Make Way for Dyamonde Daniel by Nikki Grimes

Buy, borrow, or download a copy of this book and read it before your next book club meeting.

About the book

Dyamonde never doubts that she’ll make plenty of friends in her new school. But one boy bewilders her. Also new to the school, the boy – named Free – is grumpy and withdrawn. Not one to back down from a challenge, Dyamonde decides to find out the cause of his terrible moods. Little by little, she gets to know Free and turns him into a friend.

 

Make Way for Dyamonde Daniel is the first book in the Dyamonde Daniel series. It was written in 2009, and was a Maud Hart Lovelace Award nominee, a Massachusetts Children’s Book Award nominee, and Pennsylvania Young Reader’s Choice book.

 

About the author

Poet and novelist Nikki Grimes was born and raised in New York City, where she began writing poems at the age of six. She has now written many award-winning books for children and young adults, including the Coretta Scott King Award winner Bronx Masquerade; the Coretta Scott King Author Honor books Jazmin’s Notebook, Talkin’ About Bessie, Dark Sons, The Road to Paris, and Words with Wings

 

Ms Grimes was awarded the NCTE Award for Poetry, the 2016 Virginia Hamilton Literary Award from Kent State University, and the 2017 Laura Ingalls Wilder Medal for her “substantial and lasting contribution to literature for children.”

 

4th/5th Grades

The Birchbark House by Louise Erdrich

Buy, borrow, or download a copy of this book and read it before your next book club meeting.

About the book

This book tells the story of Omakayas, or Little Frog, over the course of a year in her Native American Ojibwa community. Set in the mid-nineteenth century, Omakayas’ story is full of rich details about a life that is deeply connected to the land and the seasons. As times passes, Omakayas learns not only about the mystery of her past but the mystery of her future, and what it means to heal.

 

Written in 1999, The Birchbark House is the first book in the Birchbark House series, followed by The Game of Silence, The Porcupine Year, and Chickadee. The Birchbark House received many awards including the Jane Addams Children’s Book Award for Older Children and the American Indian Youth Literature Award for Best Middle School Book. It was also a National Book Award Finalist for Young People’s Literature.

 

About the author

Louise Erdrich is the author of fifteen novels for adults, as well as stories for children, poem, short stories, and a memoir. Her work has earned many prize, including the National Book Award for Fiction (for The Round House), and was a finalist for the Pulitzer Prize (for The Plague of Doves).

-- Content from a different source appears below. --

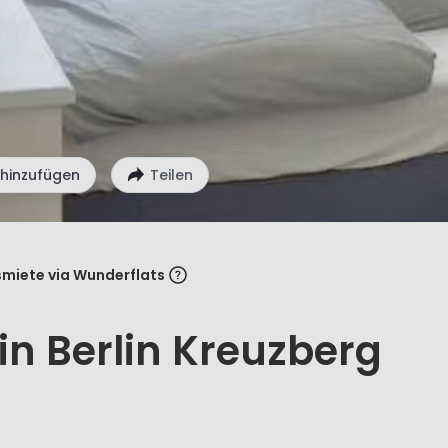
 hinzufügen
Teilen
miete via Wunderflats
n Berlin Kreuzberg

Ms Erdrich lives in Minnesota with her daughters, and is the owner of Birchbark Books, a small independent bookstore.

 

6th/7th/8th Grades

Habibi by Naomi Shihab Nye

Buy, borrow, or download a copy of this book and read it before your next book club meeting.

About the book

Told in short chapters and vignettes, this story is about the culture shock Liyana experiences when she moves from St. Louis to live near her father’s Palestinian family in the constrained but beautiful Jerusalem. Liyana struggles to follow the rules of her new home while also staying true to her own beliefs and feelings. Readers see the city through Liyana’s curious and attentive gaze, the richness of everything from food to architecture described in loving detail. Conflict arises when Liyana develops feelings for a Jewish boy, and the backdrop of Israeli-Palestinian aggression becomes deeply personal.

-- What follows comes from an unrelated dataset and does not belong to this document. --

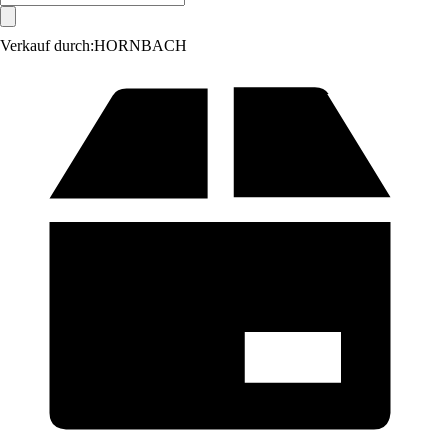
Verkauf durch:
HORNBACH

Written in 1997, Habibi won the Jane Addams Children’s Book Award.

 

About the author

Like Liyana, Naomi Shihab Nye was born in St. Louis to an American mother and a Palestinian mother, and spent her high school years in Jerusalem.

 

Ms Nye has written many books of poetry, and several books of poetry and fiction for children. She has received awards from the International Poetry Forum and the Texas Institute of Letters, as well as the Carity Randall Prize and four Pushcart Prizes. She lives in San Antonio, Texas.